• BRANO FORNITO:
LA FENOMENOLOGIA DELLO SPIRITO
DI HEGEL

“Tutto ciò che è reale è razionale, tutto ciò che è razionale è reale”
Mai opera fu più criticata della Fenomenologia dello spirito di Georg Wilhelm Fiedrich Hegel, comparsa esattamente 200 anni fa e destinata ad influenzare la cultura di tutto il mondo. Per Hegel la filosofia non è teoria e speculazione astratta, che scopre la verità nell’iperuranio della ragione; non deve modellarsi su un sapere di tipo matematico; né deve essere espressione del sentimento puro. La filosofia è dialettica, mobilità, cammino della coscienza che si arricchisce continuamente in un processo circolare e pertanto diventa autocoscienza.
“L’unico punto, per ottenere il progresso scientifico - e intorno alla cui semplicissima intelligenza bisogna essenzialmente adoprarsi - è la conoscenza di questa proposizione logica, che il negativo è insieme anche positivo, ossia che quello che si contraddice non si risolve nello zero, nel nulla astratto, ma si risolve essenzialmente solo nella negazione del suo contenuto particolare… Codesta negazione è un nuovo concetto, ma un concetto che è superiore e più ricco che non il precedente… Contiene dunque il concetto precedente, ma contiene anche di più, ed è l’unità di quel concetto e del suo opposto.”
Nel presente, in cui forti sono l’irrazionalismo e la immediatezza concreta del reale, quale valore può assumere ancora la rivendicazione della funzione costitutiva del pensiero rispetto al vuoto dei valori e alla caduta delle ideologie? Bisogna partire dal singolo o dal collettivo, per modificare lo Spirito dell’uomo? Oppure da entrambi?

• DATI:
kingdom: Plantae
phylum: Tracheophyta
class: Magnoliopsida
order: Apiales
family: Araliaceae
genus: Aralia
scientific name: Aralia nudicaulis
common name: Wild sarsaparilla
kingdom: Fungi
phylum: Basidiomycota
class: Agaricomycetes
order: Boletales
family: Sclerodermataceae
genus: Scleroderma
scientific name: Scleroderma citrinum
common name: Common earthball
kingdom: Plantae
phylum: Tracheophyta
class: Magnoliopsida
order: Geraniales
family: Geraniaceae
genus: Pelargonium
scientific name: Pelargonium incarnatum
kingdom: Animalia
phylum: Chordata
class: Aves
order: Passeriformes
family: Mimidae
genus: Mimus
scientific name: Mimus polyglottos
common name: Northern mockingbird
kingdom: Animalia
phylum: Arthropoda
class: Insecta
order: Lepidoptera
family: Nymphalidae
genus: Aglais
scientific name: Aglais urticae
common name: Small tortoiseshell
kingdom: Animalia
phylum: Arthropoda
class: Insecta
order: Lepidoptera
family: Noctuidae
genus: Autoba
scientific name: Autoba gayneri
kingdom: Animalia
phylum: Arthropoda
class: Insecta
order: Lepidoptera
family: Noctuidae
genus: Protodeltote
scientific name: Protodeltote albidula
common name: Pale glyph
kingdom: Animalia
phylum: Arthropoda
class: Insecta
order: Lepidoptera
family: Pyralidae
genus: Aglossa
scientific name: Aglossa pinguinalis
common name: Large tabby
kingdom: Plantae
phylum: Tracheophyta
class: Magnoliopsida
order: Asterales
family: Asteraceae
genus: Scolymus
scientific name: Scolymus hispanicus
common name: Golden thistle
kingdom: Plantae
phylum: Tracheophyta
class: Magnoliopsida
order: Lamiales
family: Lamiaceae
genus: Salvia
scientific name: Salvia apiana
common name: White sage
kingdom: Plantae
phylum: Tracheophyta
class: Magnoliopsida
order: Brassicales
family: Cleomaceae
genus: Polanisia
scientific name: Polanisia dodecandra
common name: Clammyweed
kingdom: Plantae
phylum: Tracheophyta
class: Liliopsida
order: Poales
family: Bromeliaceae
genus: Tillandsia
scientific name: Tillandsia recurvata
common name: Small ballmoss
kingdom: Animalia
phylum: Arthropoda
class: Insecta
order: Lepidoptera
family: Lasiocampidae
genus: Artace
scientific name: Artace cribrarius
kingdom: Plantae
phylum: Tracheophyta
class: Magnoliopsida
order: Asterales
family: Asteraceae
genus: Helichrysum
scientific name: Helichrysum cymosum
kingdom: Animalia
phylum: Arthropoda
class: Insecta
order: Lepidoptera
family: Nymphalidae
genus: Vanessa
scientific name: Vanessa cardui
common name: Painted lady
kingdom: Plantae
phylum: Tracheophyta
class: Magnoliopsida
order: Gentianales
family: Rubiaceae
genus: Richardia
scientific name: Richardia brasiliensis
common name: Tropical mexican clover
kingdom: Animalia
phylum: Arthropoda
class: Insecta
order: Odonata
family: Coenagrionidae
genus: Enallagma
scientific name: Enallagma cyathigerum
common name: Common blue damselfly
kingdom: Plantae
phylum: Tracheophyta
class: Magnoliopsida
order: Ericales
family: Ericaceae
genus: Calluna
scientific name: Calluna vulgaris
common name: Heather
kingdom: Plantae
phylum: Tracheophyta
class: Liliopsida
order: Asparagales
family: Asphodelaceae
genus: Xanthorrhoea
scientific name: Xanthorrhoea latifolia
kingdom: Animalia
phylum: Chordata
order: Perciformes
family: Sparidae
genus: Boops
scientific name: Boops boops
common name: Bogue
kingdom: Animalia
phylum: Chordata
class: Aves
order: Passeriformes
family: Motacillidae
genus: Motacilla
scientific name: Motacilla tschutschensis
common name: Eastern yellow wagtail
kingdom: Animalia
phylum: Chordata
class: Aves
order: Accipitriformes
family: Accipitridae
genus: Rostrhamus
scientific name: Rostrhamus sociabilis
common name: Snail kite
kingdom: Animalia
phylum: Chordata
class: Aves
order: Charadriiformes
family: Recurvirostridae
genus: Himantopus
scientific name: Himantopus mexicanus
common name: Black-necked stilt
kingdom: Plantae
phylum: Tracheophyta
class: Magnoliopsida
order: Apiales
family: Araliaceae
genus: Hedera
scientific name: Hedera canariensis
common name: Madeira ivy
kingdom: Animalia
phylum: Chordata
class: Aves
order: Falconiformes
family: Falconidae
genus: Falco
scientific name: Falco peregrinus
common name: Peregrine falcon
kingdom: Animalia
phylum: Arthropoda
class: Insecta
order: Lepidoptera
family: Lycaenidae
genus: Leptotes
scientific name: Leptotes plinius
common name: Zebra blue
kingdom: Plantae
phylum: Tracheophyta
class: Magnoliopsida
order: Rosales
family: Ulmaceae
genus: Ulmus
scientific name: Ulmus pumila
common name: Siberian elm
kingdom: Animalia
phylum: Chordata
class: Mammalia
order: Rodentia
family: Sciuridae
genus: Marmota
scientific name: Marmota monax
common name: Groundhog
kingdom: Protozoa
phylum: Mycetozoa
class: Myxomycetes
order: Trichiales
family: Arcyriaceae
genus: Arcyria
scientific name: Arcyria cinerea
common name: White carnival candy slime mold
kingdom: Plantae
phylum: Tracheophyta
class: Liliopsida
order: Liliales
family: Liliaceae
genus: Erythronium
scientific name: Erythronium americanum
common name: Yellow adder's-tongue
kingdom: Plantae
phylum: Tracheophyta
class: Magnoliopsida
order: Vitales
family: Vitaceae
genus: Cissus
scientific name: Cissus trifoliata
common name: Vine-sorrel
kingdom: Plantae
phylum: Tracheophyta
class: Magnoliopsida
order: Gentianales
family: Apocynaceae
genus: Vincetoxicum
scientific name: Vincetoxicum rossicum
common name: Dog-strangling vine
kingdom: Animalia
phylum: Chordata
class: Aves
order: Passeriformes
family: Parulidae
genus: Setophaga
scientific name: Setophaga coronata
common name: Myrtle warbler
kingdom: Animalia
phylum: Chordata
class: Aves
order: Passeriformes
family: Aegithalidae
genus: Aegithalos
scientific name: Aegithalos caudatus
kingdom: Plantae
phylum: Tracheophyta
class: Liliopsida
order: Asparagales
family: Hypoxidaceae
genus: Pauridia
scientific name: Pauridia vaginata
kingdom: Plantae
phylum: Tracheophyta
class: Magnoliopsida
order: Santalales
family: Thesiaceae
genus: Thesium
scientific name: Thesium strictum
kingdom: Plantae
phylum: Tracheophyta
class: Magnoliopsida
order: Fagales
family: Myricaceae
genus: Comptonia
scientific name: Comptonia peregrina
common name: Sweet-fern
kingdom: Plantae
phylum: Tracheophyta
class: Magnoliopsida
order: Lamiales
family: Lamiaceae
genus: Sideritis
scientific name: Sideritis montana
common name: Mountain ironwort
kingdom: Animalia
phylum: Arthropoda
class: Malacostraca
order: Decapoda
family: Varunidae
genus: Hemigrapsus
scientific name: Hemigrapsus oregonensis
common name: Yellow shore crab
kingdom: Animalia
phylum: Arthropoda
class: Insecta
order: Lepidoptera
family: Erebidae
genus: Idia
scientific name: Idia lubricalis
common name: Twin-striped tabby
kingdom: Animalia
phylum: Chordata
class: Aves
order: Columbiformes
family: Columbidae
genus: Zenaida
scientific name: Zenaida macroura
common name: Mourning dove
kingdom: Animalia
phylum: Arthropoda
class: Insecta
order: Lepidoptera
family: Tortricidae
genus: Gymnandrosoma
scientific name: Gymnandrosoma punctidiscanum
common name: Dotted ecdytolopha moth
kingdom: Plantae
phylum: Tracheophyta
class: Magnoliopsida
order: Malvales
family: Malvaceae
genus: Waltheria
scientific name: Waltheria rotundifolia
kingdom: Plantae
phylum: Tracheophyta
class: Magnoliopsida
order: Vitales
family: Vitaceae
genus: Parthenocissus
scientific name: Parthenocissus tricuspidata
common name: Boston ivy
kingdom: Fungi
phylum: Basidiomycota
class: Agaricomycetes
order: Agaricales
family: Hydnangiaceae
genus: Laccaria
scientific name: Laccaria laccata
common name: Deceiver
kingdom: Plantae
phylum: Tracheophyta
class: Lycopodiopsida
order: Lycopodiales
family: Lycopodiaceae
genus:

• CONSEGNA: Trascrivi senza modifiche, per favore, la parte del brano sulla Fenomenologia dello spirito che comincia con le parole "Mai opera fu" e si chiude dopo "pertanto diventa autocoscienza.".

• RISPOSTA:
Mai opera fu più criticata della Fenomenologia dello spirito di Georg Wilhelm Fiedrich Hegel, comparsa esattamente 200 anni fa e destinata ad influenzare la cultura di tutto il mondo. Per Hegel la filosofia non è teoria e speculazione astratta, che scopre la verità nell’iperuranio della ragione; non deve modellarsi su un sapere di tipo matematico; né deve essere espressione del sentimento puro. La filosofia è dialettica, mobilità, cammino della coscienza che si arricchisce continuamente in un processo circolare e pertanto diventa autocoscienza.